Scan the data below for lines containing the string "KiCad" and give only how many there are.

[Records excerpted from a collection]
┌────────

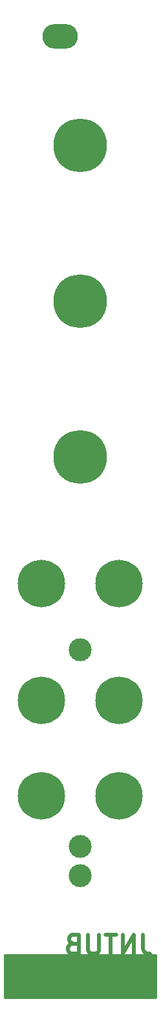
<source format=gbr>
%TF.GenerationSoftware,KiCad,Pcbnew,(5.1.9-0-10_14)*%
%TF.CreationDate,2021-01-07T01:07:36-06:00*%
%TF.ProjectId,JNTUB_panel,4a4e5455-425f-4706-916e-656c2e6b6963,rev?*%
%TF.SameCoordinates,Original*%
%TF.FileFunction,Soldermask,Bot*%
%TF.FilePolarity,Negative*%
%FSLAX46Y46*%
G04 Gerber Fmt 4.6, Leading zero omitted, Abs format (unit mm)*
G04 Created by KiCad (PCBNEW (5.1.9-0-10_14)) date 2021-01-07 01:07:36*
%MOMM*%
%LPD*%
G01*
G04 APERTURE LIST*
%ADD10C,0.500000*%
%ADD11O,4.750000X3.300000*%
%ADD12O,4.650000X3.200000*%
%ADD13C,3.000000*%
%ADD14C,6.200000*%
%ADD15C,7.000000*%
%ADD16C,0.254000*%
%ADD17C,0.100000*%
G04 APERTURE END LIST*
D10*
X105429285Y-155221952D02*
X105429285Y-157007666D01*
X105548333Y-157364809D01*
X105786428Y-157602904D01*
X106143571Y-157721952D01*
X106381666Y-157721952D01*
X104238809Y-157721952D02*
X104238809Y-155221952D01*
X102810238Y-157721952D01*
X102810238Y-155221952D01*
X101976904Y-155221952D02*
X100548333Y-155221952D01*
X101262619Y-157721952D02*
X101262619Y-155221952D01*
X99715000Y-155221952D02*
X99715000Y-157245761D01*
X99595952Y-157483857D01*
X99476904Y-157602904D01*
X99238809Y-157721952D01*
X98762619Y-157721952D01*
X98524523Y-157602904D01*
X98405476Y-157483857D01*
X98286428Y-157245761D01*
X98286428Y-155221952D01*
X96262619Y-156412428D02*
X95905476Y-156531476D01*
X95786428Y-156650523D01*
X95667380Y-156888619D01*
X95667380Y-157245761D01*
X95786428Y-157483857D01*
X95905476Y-157602904D01*
X96143571Y-157721952D01*
X97095952Y-157721952D01*
X97095952Y-155221952D01*
X96262619Y-155221952D01*
X96024523Y-155341000D01*
X95905476Y-155460047D01*
X95786428Y-155698142D01*
X95786428Y-155936238D01*
X95905476Y-156174333D01*
X96024523Y-156293380D01*
X96262619Y-156412428D01*
X97095952Y-156412428D01*
D11*
%TO.C,REF\u002A\u002A*%
X94615000Y-160578800D03*
%TD*%
D12*
%TO.C,REF\u002A\u002A*%
X94615000Y-38049200D03*
%TD*%
D13*
%TO.C,REF\u002A\u002A*%
X97282000Y-147574000D03*
%TD*%
%TO.C,REF\u002A\u002A*%
X97282000Y-143764000D03*
%TD*%
%TO.C,REF\u002A\u002A*%
X97282000Y-118110000D03*
%TD*%
D14*
%TO.C,REF\u002A\u002A*%
X102362000Y-137160000D03*
%TD*%
%TO.C,REF\u002A\u002A*%
X92202000Y-137160000D03*
%TD*%
%TO.C,REF\u002A\u002A*%
X92202000Y-124714000D03*
%TD*%
%TO.C,REF\u002A\u002A*%
X102362000Y-124714000D03*
%TD*%
%TO.C,REF\u002A\u002A*%
X102362000Y-109474000D03*
%TD*%
%TO.C,REF\u002A\u002A*%
X92202000Y-109474000D03*
%TD*%
D15*
%TO.C,REF\u002A\u002A*%
X97282000Y-92964000D03*
%TD*%
%TO.C,REF\u002A\u002A*%
X97282000Y-72644000D03*
%TD*%
%TO.C,REF\u002A\u002A*%
X97282000Y-52324000D03*
%TD*%
D16*
X107188000Y-163449000D02*
X87376000Y-163449000D01*
X87376000Y-160578800D01*
X92227400Y-160578800D01*
X92247101Y-160829126D01*
X92305719Y-161073289D01*
X92401811Y-161305276D01*
X92533011Y-161519374D01*
X92696088Y-161710312D01*
X92887026Y-161873389D01*
X93101124Y-162004589D01*
X93333111Y-162100681D01*
X93577274Y-162159299D01*
X93827600Y-162179000D01*
X95402400Y-162179000D01*
X95652726Y-162159299D01*
X95896889Y-162100681D01*
X96128876Y-162004589D01*
X96342974Y-161873389D01*
X96533912Y-161710312D01*
X96696989Y-161519374D01*
X96828189Y-161305276D01*
X96924281Y-161073289D01*
X96982899Y-160829126D01*
X97002600Y-160578800D01*
X96982899Y-160328474D01*
X96924281Y-160084311D01*
X96828189Y-159852324D01*
X96696989Y-159638226D01*
X96533912Y-159447288D01*
X96342974Y-159284211D01*
X96128876Y-159153011D01*
X95896889Y-159056919D01*
X95652726Y-158998301D01*
X95402400Y-158978600D01*
X93827600Y-158978600D01*
X93577274Y-158998301D01*
X93333111Y-159056919D01*
X93101124Y-159153011D01*
X92887026Y-159284211D01*
X92696088Y-159447288D01*
X92533011Y-159638226D01*
X92401811Y-159852324D01*
X92305719Y-160084311D01*
X92247101Y-160328474D01*
X92227400Y-160578800D01*
X87376000Y-160578800D01*
X87376000Y-157861000D01*
X107188000Y-157861000D01*
X107188000Y-163449000D01*
D17*
G36*
X107188000Y-163449000D02*
G01*
X87376000Y-163449000D01*
X87376000Y-160578800D01*
X92227400Y-160578800D01*
X92247101Y-160829126D01*
X92305719Y-161073289D01*
X92401811Y-161305276D01*
X92533011Y-161519374D01*
X92696088Y-161710312D01*
X92887026Y-161873389D01*
X93101124Y-162004589D01*
X93333111Y-162100681D01*
X93577274Y-162159299D01*
X93827600Y-162179000D01*
X95402400Y-162179000D01*
X95652726Y-162159299D01*
X95896889Y-162100681D01*
X96128876Y-162004589D01*
X96342974Y-161873389D01*
X96533912Y-161710312D01*
X96696989Y-161519374D01*
X96828189Y-161305276D01*
X96924281Y-161073289D01*
X96982899Y-160829126D01*
X97002600Y-160578800D01*
X96982899Y-160328474D01*
X96924281Y-160084311D01*
X96828189Y-159852324D01*
X96696989Y-159638226D01*
X96533912Y-159447288D01*
X96342974Y-159284211D01*
X96128876Y-159153011D01*
X95896889Y-159056919D01*
X95652726Y-158998301D01*
X95402400Y-158978600D01*
X93827600Y-158978600D01*
X93577274Y-158998301D01*
X93333111Y-159056919D01*
X93101124Y-159153011D01*
X92887026Y-159284211D01*
X92696088Y-159447288D01*
X92533011Y-159638226D01*
X92401811Y-159852324D01*
X92305719Y-160084311D01*
X92247101Y-160328474D01*
X92227400Y-160578800D01*
X87376000Y-160578800D01*
X87376000Y-157861000D01*
X107188000Y-157861000D01*
X107188000Y-163449000D01*
G37*
M02*

</source>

└────────

_Answer section_. 2